Molecular docking was performed by AutoDock Vina [39] with conformationally flexible rhanteriol in the human protein structures of pancreatic α-amylase (PDB ID: 1XD0) [40] and small intestine α-glucosidase (PDB ID: 3TOP) [41], as well as in a homology model of human BuChE [42]. The side chains of the residues in the substrate binding pocket of each protein were chosen to have conformational flexibility during the docking: α-amylase (W58, W59, Y62, Q63, D96, V98, H101, Y151, L162, T163, L165, R195, D197, K200, H201, D233, I235, E240, F256, N298, H299, D300, H305 and R337), α-glucosidase (K1156, D1157, Q1158, P1159, Y1167, Y1251, D1279, I1280, Q1286, I1315, D1317, W1355, W1369, Q1372, K1377, W1418, D1420, M1421, E1423, S1425, F1427, K1460, R1510, W1523, D1526, T1528, D1555, F1559, F1560, Q1561, R1582, H1584, T1586 and I1587) and BuChE (Q95, N96, D98, W110, W140, Y142, F146, Q147, T148, T150, E225, S226, S252, W259, V305, E353, F357, Y360, I426, H466, E469 and I470). The docking results were analyzed using PyMOL and PISA [43].

4.10. Statistical Analysis

Data are expressed as mean ± standard deviation (Mean ± SD). Statistical analysis was performed by analysis of variance (one-way ANOVA) followed by Tukey’s test, using GraphPad Prism 8 Software, Inc. (San Diego, CA, USA), and a p-value of 0.05 or less was considered as statistically significant. All measurements were performed using SPECTROstarNano (BMG Labtech, Ortenberg, Germany) [36].

5. Conclusions

The BuOH fraction of the Rhanterium suaveolens aerial-part methanolic extract was investigated for its ability in inhibiting enzymes involved in neurodegeneration and, for the first time, in carbohydrate digestion.

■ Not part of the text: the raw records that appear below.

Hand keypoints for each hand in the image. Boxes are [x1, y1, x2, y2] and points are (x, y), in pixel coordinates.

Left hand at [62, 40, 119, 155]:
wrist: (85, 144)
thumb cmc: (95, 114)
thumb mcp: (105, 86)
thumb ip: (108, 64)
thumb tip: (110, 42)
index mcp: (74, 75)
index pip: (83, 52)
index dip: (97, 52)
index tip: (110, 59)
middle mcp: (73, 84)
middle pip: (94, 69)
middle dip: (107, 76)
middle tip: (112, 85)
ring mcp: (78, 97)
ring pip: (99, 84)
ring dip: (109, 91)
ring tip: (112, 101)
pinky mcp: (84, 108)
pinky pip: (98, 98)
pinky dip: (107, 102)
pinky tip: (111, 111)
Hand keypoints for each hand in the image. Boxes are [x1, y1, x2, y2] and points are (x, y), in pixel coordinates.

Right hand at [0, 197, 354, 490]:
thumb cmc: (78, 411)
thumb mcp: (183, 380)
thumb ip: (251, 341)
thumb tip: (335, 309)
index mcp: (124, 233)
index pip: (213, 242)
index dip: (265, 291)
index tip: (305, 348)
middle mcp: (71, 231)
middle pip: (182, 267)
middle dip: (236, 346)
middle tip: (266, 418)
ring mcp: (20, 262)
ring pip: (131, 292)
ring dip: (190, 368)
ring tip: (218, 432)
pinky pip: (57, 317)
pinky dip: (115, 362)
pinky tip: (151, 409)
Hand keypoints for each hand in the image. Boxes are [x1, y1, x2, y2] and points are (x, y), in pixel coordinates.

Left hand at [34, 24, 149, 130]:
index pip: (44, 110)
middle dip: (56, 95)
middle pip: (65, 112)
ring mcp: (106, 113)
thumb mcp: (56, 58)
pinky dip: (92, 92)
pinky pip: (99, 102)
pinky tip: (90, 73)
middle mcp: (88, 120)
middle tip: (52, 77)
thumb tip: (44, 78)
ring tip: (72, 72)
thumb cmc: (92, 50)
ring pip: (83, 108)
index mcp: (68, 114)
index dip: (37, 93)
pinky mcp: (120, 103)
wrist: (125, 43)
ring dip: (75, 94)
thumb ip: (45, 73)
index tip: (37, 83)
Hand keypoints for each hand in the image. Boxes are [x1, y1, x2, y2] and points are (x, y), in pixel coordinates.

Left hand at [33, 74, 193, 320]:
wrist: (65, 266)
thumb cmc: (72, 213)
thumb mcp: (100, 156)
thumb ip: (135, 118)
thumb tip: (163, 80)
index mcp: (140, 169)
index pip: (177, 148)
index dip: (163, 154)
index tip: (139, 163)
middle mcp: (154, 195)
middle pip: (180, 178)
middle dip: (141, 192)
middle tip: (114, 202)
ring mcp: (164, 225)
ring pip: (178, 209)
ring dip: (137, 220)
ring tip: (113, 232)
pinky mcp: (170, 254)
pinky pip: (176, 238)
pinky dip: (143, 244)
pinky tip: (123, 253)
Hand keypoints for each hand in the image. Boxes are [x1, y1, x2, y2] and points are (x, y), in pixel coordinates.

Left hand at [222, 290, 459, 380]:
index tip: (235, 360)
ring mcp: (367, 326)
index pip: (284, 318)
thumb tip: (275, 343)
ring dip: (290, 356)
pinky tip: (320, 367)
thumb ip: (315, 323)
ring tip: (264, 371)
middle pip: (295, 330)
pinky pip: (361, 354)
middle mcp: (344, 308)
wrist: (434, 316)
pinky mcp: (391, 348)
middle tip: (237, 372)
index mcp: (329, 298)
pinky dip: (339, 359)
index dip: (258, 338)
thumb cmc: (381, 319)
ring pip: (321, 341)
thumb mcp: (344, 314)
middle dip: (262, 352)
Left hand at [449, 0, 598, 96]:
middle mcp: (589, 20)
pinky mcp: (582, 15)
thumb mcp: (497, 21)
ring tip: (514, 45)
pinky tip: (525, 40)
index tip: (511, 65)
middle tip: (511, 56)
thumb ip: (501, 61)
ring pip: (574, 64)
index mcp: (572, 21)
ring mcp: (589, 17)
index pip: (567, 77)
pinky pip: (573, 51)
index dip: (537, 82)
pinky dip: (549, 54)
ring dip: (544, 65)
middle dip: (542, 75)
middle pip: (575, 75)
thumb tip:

Furthermore, its characterization allowed the identification of seven known compounds and the isolation of one new lignan. This new compound was identified using spectroscopic data as rhanteriol, and its bioactivity was evaluated for the first time, showing a promising inhibition of α-amylase, α-glucosidase, and BuChE. Computational studies have also provided significant features concerning the binding of the new lignan to the active site, thus confirming rhanteriol’s ability to inhibit enzymes involved in carbohydrate digestion and neurodegeneration. Therefore, it is possible to assert that the aerial part of Rhanterium suaveolens could represent a source of active molecules such as rhanteriol, usable in the development of future treatments for preventing or treating type 2 diabetes mellitus and neurodegenerative disorders. However, it is important to take into consideration the fact that the spectrophotometric assays used for evaluating the biological activities of either the BuOH extract fraction or the isolated compound are not directly related to real actions in more complex systems such as cells or in vivo models. Hence, to clarify the potential of Rhanterium suaveolens in counteracting type 2 diabetes and neurodegenerative disease, further investigations will be performed through in vitro and in vivo tests.